**WORK TASK:** Nothing but a number is needed here; count the lines of the listing that include "isacartoucheclose".

**SUPPLIED INFORMATION:**
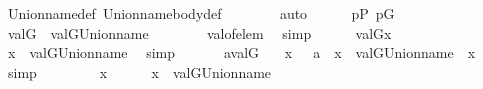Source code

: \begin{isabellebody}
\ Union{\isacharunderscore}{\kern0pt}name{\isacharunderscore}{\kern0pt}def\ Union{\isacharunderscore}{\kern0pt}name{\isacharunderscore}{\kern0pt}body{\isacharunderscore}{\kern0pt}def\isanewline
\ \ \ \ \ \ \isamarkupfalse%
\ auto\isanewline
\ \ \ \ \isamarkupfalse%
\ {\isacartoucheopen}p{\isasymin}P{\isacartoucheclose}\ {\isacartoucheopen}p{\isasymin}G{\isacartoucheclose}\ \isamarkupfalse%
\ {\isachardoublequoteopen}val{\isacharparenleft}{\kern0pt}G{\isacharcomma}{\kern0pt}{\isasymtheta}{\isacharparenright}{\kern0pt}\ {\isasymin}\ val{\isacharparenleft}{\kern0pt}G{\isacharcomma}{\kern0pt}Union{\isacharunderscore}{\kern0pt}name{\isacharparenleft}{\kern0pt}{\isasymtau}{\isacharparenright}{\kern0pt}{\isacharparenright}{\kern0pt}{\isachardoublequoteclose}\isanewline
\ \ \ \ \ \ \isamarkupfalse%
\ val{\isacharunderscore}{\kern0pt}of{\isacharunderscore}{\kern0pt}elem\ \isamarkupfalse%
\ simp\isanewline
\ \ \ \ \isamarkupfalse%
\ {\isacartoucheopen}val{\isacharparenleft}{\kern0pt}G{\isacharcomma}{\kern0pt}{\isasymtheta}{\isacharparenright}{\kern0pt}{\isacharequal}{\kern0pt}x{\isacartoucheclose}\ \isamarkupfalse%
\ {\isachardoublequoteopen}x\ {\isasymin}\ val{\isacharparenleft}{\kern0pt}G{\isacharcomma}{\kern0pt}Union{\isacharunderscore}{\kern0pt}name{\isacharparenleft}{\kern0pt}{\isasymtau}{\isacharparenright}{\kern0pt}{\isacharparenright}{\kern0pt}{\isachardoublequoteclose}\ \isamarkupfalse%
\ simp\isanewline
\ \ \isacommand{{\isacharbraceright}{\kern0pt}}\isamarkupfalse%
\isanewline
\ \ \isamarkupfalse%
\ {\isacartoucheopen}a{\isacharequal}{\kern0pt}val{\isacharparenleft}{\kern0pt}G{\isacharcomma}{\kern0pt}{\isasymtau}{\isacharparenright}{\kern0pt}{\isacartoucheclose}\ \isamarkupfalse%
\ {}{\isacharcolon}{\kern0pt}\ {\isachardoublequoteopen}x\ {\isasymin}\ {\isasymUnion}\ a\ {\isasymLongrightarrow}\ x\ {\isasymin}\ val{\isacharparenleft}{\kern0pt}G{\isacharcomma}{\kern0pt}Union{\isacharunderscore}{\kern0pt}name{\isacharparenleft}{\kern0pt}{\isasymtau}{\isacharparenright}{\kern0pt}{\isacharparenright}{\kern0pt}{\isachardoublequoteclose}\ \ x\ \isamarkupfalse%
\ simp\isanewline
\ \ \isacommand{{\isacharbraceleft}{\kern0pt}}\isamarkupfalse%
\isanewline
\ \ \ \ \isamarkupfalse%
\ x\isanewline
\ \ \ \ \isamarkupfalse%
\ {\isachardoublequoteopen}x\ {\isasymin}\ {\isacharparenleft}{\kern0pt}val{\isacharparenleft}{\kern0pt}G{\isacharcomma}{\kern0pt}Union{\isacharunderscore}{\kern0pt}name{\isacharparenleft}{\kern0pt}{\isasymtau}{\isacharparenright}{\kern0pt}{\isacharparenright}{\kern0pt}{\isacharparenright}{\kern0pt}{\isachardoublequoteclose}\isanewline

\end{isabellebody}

**RESULT:** 3